Phenylalanine and Tyrosine Interactions with the WSe2 Nanosheet: A Comparative Analysis Based on DFT Calculation and Experimental Confirmation

In this work, the interactions and subsequent optical transductions of phenylalanine (PHE) and tyrosine (TYR) amino acids on tungsten diselenide (WSe2) nanoflakes are systematically investigated using a complementary approach involving density functional theory (DFT) based ab initio calculation and experimental characterization. The WSe2 nanoflakes are synthesized using a low-cost hydrothermal method and are subsequently characterized using X-ray diffraction (XRD), X-ray photoelectron spectroscopy (XPS), and high-resolution scanning electron microscopy (HRSEM). The strength and efficacy of PHE and TYR interactions at different molecular conformations (namely, C1, C2, and C3) with WSe2 are theoretically quantified using binding energy and charge transfer with energy band gap modulation, respectively.
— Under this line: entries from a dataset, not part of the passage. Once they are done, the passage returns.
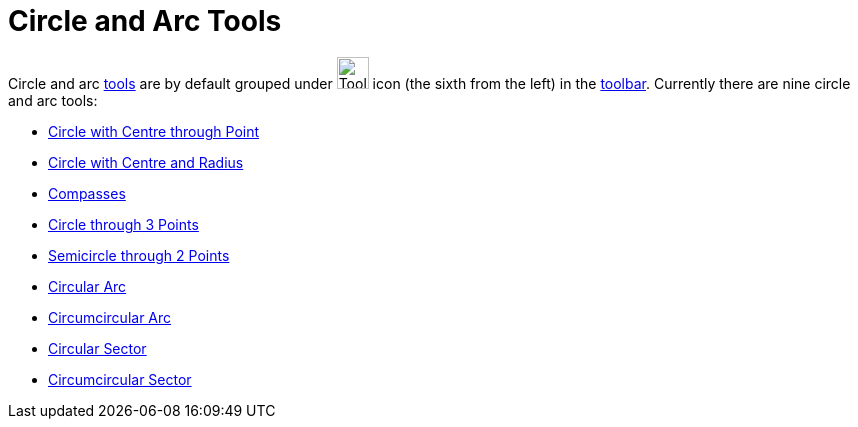 = Circle and Arc Tools

Circle and arc xref:/Tools.adoc[tools] are by default grouped under image:Tool_Circle_Center_Point.gif[Tool Circle
Center Point.gif,width=32,height=32] icon (the sixth from the left) in the xref:/Toolbar.adoc[toolbar]. Currently there
are nine circle and arc tools:

* xref:/tools/Circle_with_Centre_through_Point.adoc[Circle with Centre through Point]
* xref:/tools/Circle_with_Centre_and_Radius.adoc[Circle with Centre and Radius]
* xref:/tools/Compasses.adoc[Compasses]
* xref:/tools/Circle_through_3_Points.adoc[Circle through 3 Points]
* xref:/tools/Semicircle_through_2_Points.adoc[Semicircle through 2 Points]
* xref:/tools/Circular_Arc.adoc[Circular Arc]
* xref:/tools/Circumcircular_Arc.adoc[Circumcircular Arc]
* xref:/tools/Circular_Sector.adoc[Circular Sector]
* xref:/tools/Circumcircular_Sector.adoc[Circumcircular Sector]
Next, the major theoretical predictions were finally confirmed experimentally after examining the UV–visible spectroscopy and NMR data. The interaction mechanism was also confirmed experimentally through FT-IR and EPR studies with varying WSe2 concentrations in the solution. The key findings reveal that the presence of selenium (Se) vacancy in as-synthesized WSe2 acts as a favorable molecular interaction site for both PHE and TYR, manifested in the notable improvement in binding energies, i.e., −0.59 eV to −0.70 eV for PHE and −0.82 eV to −0.95 eV for TYR. For both PHE and TYR, the physiosorbed amino acids show a moderate (0.01 to 0.04 e–) charge transfer for pristine and Se-vacant WSe2, wherein an acceptor type charge transfer for PHE and donor type charge transfer for TYR are observed in the molecular conformations representing their respective strongest interactions with Se-vacant WSe2. The results suggest that TYR and PHE are also appealing choices for use in environmental monitoring, food safety applications, and medical diagnostics due to their high sensitivity, selectivity, and miniaturization potential. Finally, the study opens pathways for complementary investigation of other similar amino acids on other transition metal dichalcogenides (TMDs), which can also be investigated as sensor materials, and a more robust sensing mechanism can be developed for utilizing similar potential molecules for large-scale sensor development.